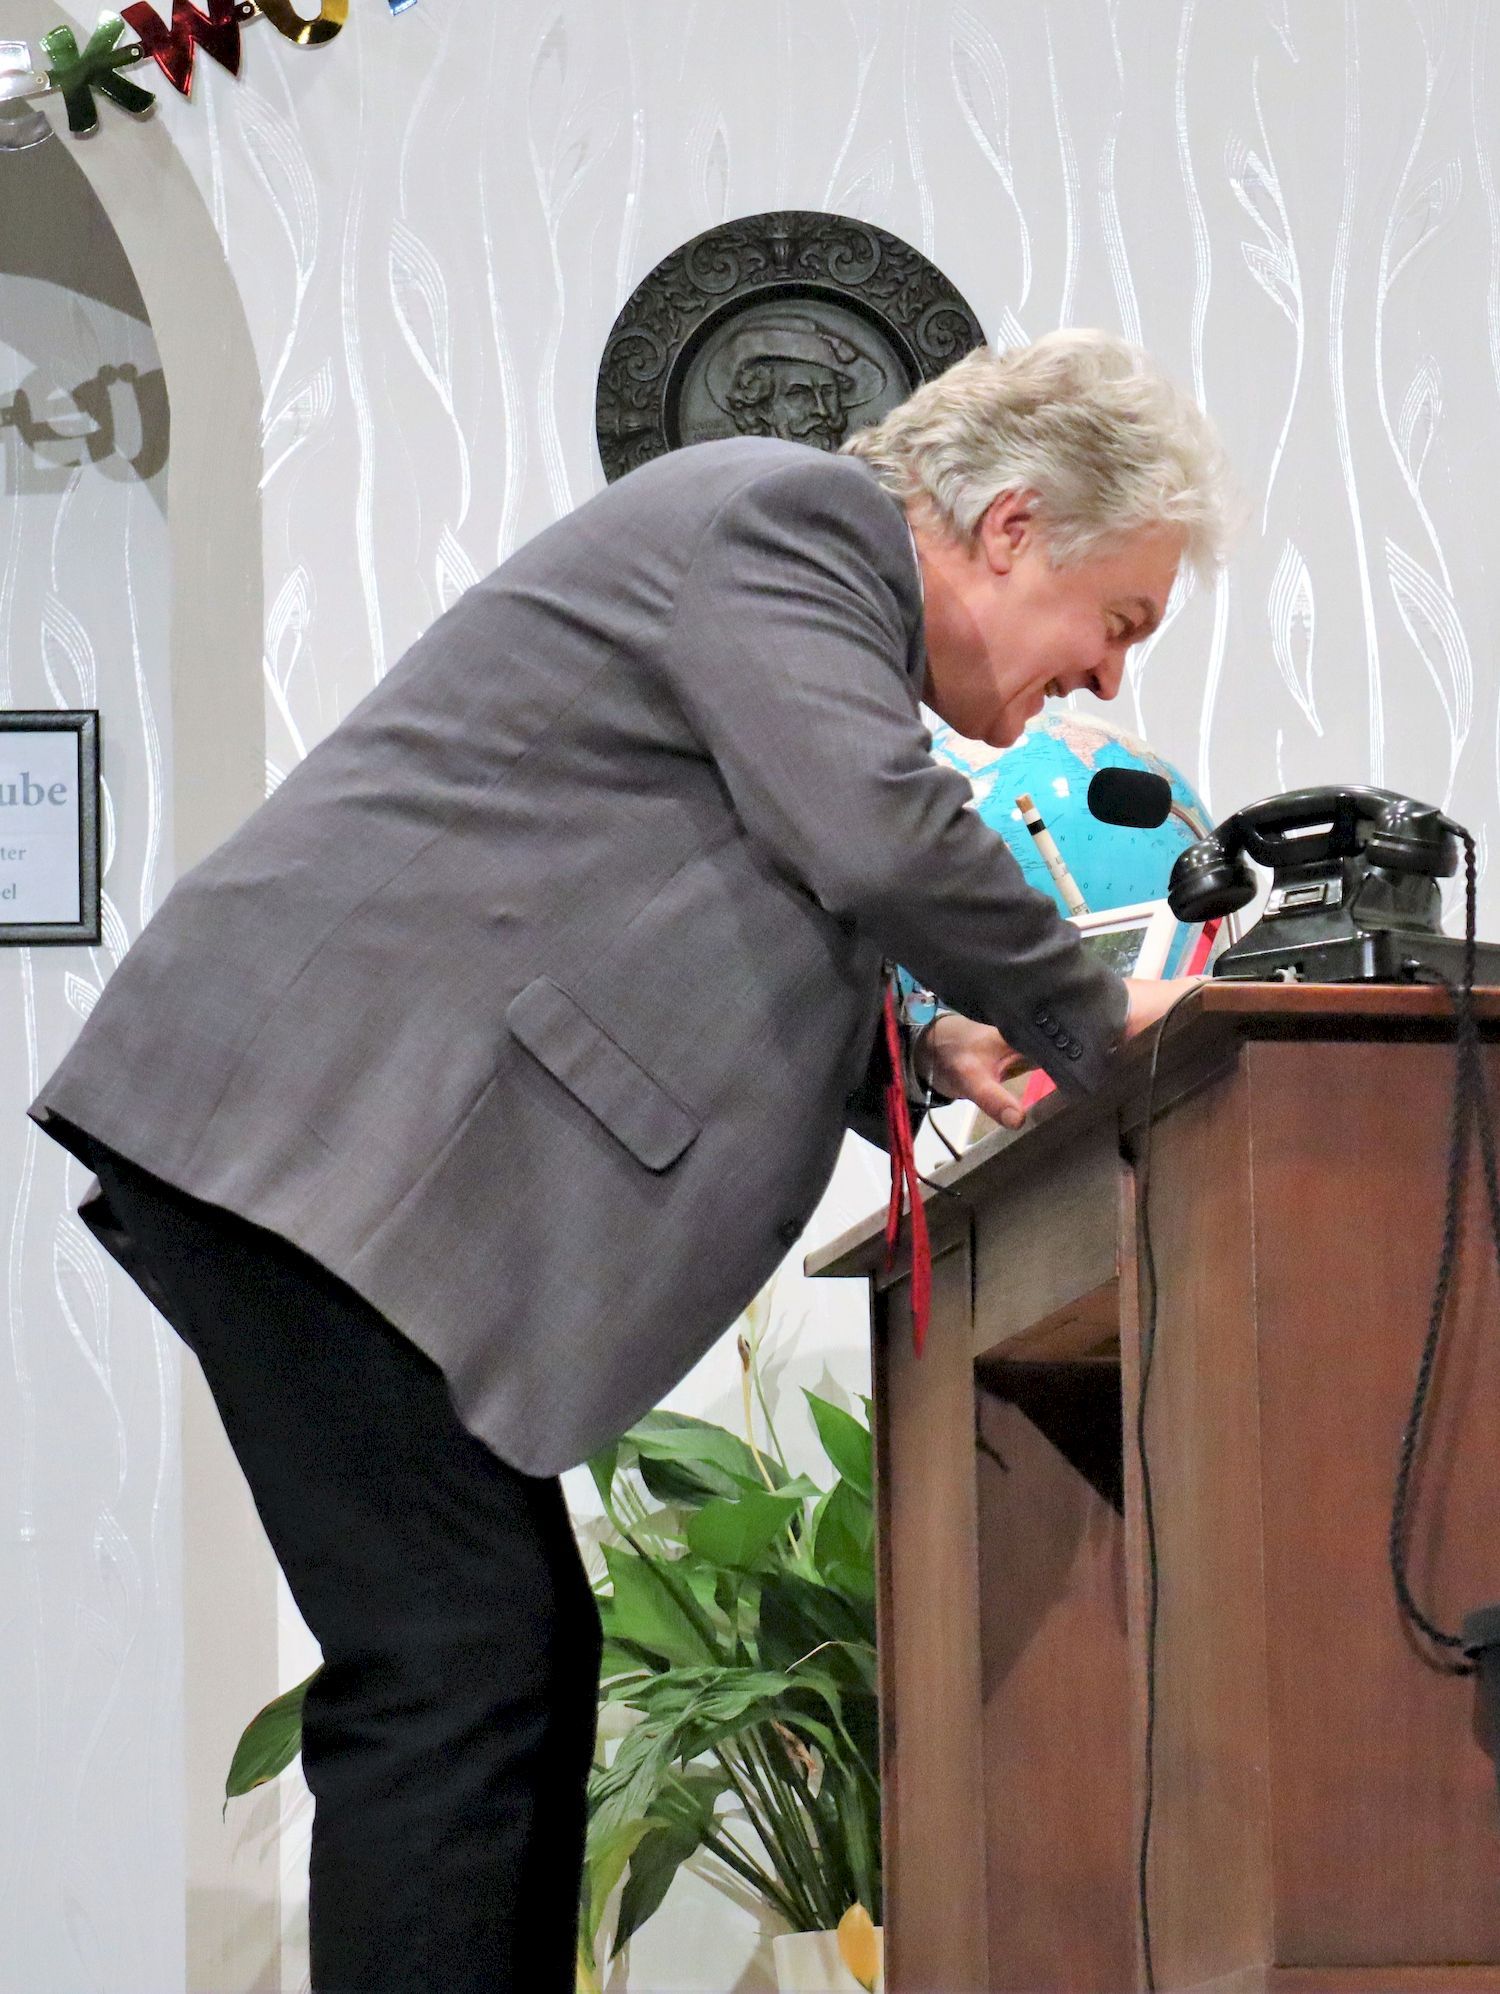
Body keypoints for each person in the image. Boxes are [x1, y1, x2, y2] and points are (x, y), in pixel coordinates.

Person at [28, 328, 1230, 1992]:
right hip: (305, 1139)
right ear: (1015, 526)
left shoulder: (797, 589)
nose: (1107, 680)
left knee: (506, 1644)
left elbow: (722, 890)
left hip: (319, 1152)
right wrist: (1098, 1014)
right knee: (454, 1652)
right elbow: (873, 829)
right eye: (1123, 620)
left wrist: (923, 1051)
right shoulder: (796, 520)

YOUR OBJECTIVE: The whole listing should be reproduced exactly. Images don't go in.

YOUR RESPONSE:
Body keypoints for each person in the image. Boxes are [x1, y1, x2, y2] and points are (x, y), in pixel coordinates.

Person at [28, 328, 1230, 1992]:
right hip: (305, 1139)
right ear: (1015, 526)
left shoulder: (797, 589)
nose: (1107, 680)
left knee: (506, 1644)
left elbow: (722, 890)
left hip: (319, 1152)
right wrist: (1098, 1014)
right knee: (454, 1652)
right elbow: (873, 829)
right eye: (1123, 620)
left wrist: (923, 1051)
right shoulder: (796, 520)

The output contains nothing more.